— begin TEXT PROVIDED —
Yes, this is what it's all about.  This is about having a 500 lb sled land on top of you, it's about having your head hit on an icy half pipe edge after falling from a third floor height, it's about hitting a bump head-first after joustling for position in ski-cross with 3 other guys...  And you are doing it all at night under artificial lighting so it can be televised in prime time to make other 15-year old buy more disgusting energy drinks.   Feel anything wrong with this picture?    Remember Sarah Burke?  The whole X-games scene is not about skills, its about who got the biggest balls to make the sickest looking trick and walk away from it without getting maimed for life.  No wonder some people don't make it.  The TV audience does not care a single bit.  BTW, I have TV too, and yes, I don't give a sh&t about tricks.  

 

Your absurd claim that the X-Games are not about skill has already been refuted, but I wanted to add that Sarah Burke died from a freak accident practicing a low risk trick she had completed successfully many times before, and she was by far one of the most skilled female pipe skiers ever, so please don't insult her memory the way you have. 

 

Also WTF are you talking about that the audience does not care about the tricks? Big air events are solely about the tricks, which is why the hardest/biggest ones get the most cheers, medals and notoriety for the athletes.

 

I do agree that energy drinks are garbage that kids should not be drinking.

post #122 of 144

Well, maybe if we could ban anyone from a sport that involves more gear than sneakers until they reach 25.  That way, http://www.youtube.com/watch?v=WEeqHj3Nj2c , no one would take undue or unnecessary risks, right?  -- people will always find ways to challenge themselves.

 

Of course, I look at people like parkours and freerunners and also say, hey, that's not hard, it just takes balls...right?  So, if I go to a gym with a foam pit -- i.e. a safe environment -- I should be able to do pretty much the same thing, be it flipping a dirtbike or snowmobile or trying to do parkours.  Right? 

 

....very wrong.

post #123 of 144
Quote:
Originally Posted by crgildart View Post

Agreed, but flipping "460" pound snowmobiles off huge kickers might NOT be a "healthy" way to test themselves.  We're also finding out what the leagues may have known about full contact sports and concussions not being a healthy way to test ourselves either. 

 

The point is there are limits to the limits we sometimes need to dial back within and we shouldn't leave those decisions to adolescents or very young adults to make.  They simply aren't mentally capable of making fully rational choices due to maturity limitations.
— end TEXT PROVIDED —
— begin GIVEN ENTRIES —
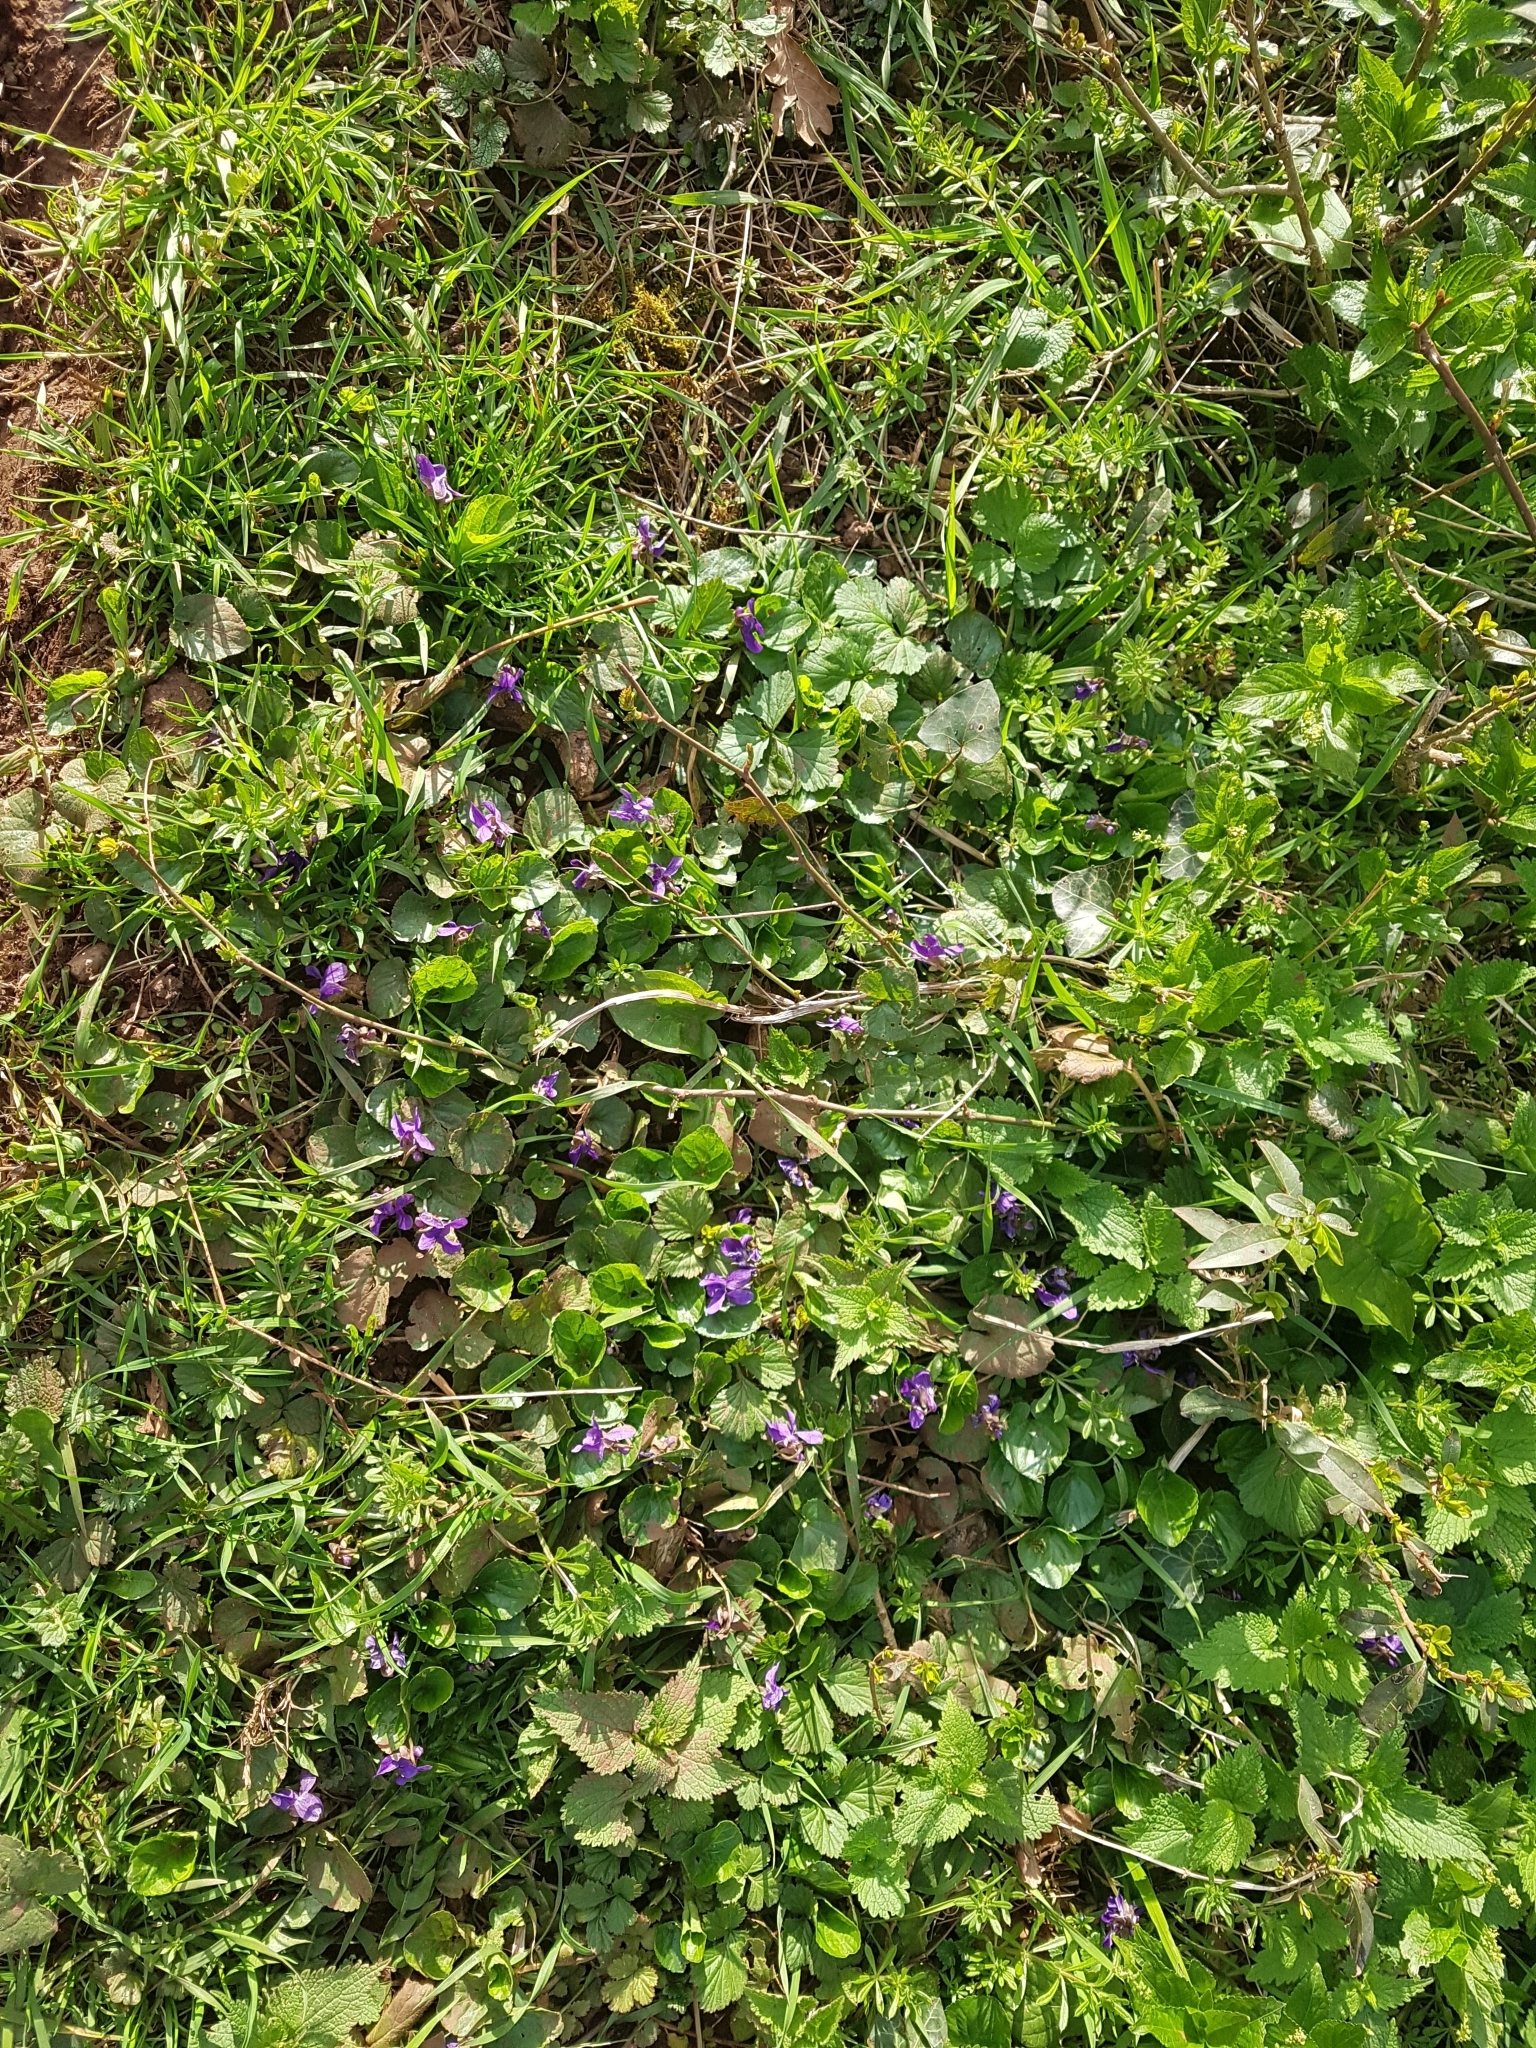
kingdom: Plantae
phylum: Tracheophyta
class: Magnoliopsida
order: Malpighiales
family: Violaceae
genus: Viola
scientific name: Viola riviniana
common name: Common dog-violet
— end GIVEN ENTRIES —
> **WHAT THIS EXERCISE ASKS**
**1.** Output the collected data entries as a Markdown table with the columns Row and Line, one row per non-blank line. Omit the picture.
**2.** Write what comes next in the forum thread on X Games risks, starting after its final sentence.
These entries are unrelated to the forum thread on X Games risks.

> **TASK-BY-TASK RESULTS**
**1.**
| Row | Line |
|---|---|
| 1 | kingdom: Plantae |
| 2 | phylum: Tracheophyta |
| 3 | class: Magnoliopsida |
| 4 | order: Malpighiales |
| 5 | family: Violaceae |
| 6 | genus: Viola |
| 7 | scientific name: Viola riviniana |
| 8 | common name: Common dog-violet |

**2.**
 

Who are you to decide that for them? A guy dies trying to flip a snowmobile so no one should try to do it anymore? I'm sick of hearing the communist safety police BS. Everyone is responsible for their own actions, period.

 

Shouldn't let them make those decisions?? They are old enough to take a bullet for their country, but they can't make their own decisions otherwise? There is a reason kids live at home til they are 25 years old nowadays....they are coddled by safety freaks who think the world is this big scary accident waiting to happen.  I have a 13 year old...he has been trying and trying to land his first back flip on a snowboard. Should I tell him no more, cuz he might get hurt?? He knows he can seriously injure himself, he doesn't need any further input from me (other than pointers that is!).

post #124 of 144

"Freedom's just another word for nothing left to lose..."

post #125 of 144
Quote:
Originally Posted by mvarley84 View Post

 

Who are you to decide that for them? A guy dies trying to flip a snowmobile so no one should try to do it anymore? I'm sick of hearing the communist safety police BS. Everyone is responsible for their own actions, period.

 

Shouldn't let them make those decisions?? They are old enough to take a bullet for their country, but they can't make their own decisions otherwise?

 

Yes, but should they?  Should people proven not to have full mental maturity be sent in to war?  I'm not so sure about that.  They aren't allowed to drink alcohol either.  However, they make much better soldiers than 30 somethings hahaha.  I guess I should be all for naive kids (that don't realize they are naive) dying for me and my property.  But, not really

 

Quote:
Originally Posted by mvarley84 View Post
 I have a 13 year old...he has been trying and trying to land his first back flip on a snowboard. Should I tell him no more, cuz he might get hurt?? He knows he can seriously injure himself, he doesn't need any further input from me (other than pointers that is!).

 

Yes, let him progress, with proper coaching and safety equipment.  He should definitely be wearing a helmet, perhaps two of them if you don't want to be a grandfather next year.wink.gif  I'm pretty sure you already know what the consequences are of having a kid while you're still pretty young.  It all becomes a lot more clear as we get older.  Problem is that we're too old to do anything about it by then.

 

Ultimately, it is the parents that should be stepping up to coddle these kids and keep them in their basements (or at least be prepared to bail them out) until their brains are fully developed.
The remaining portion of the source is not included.